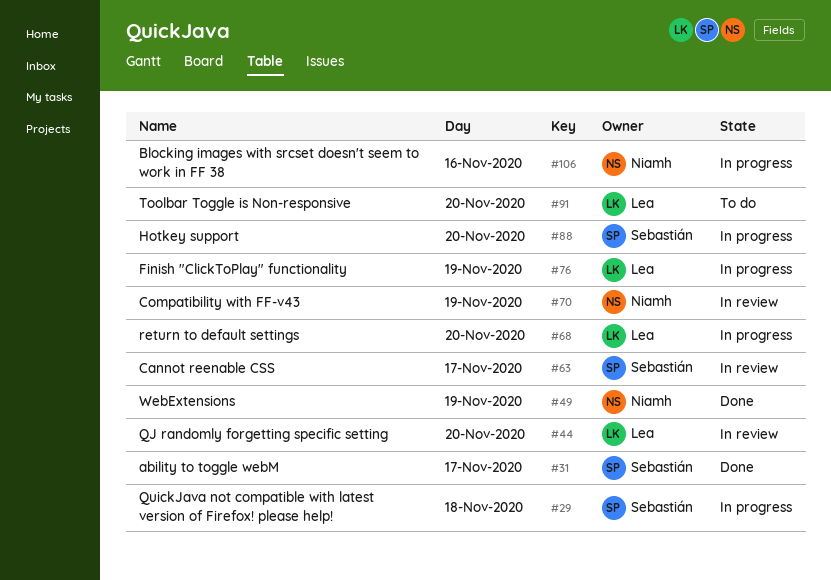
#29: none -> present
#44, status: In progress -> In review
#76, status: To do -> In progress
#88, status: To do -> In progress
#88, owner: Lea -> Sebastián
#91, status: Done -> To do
#####
■ **Problem description**: When you return the records, keep every word unchanged and drop the pictures.

■ **The completed task**:
#29: none -> present
#44, status: In progress -> In review
#76, status: To do -> In progress
#88, status: To do -> In progress
#88, owner: Lea -> Sebastián
#91, status: Done -> To do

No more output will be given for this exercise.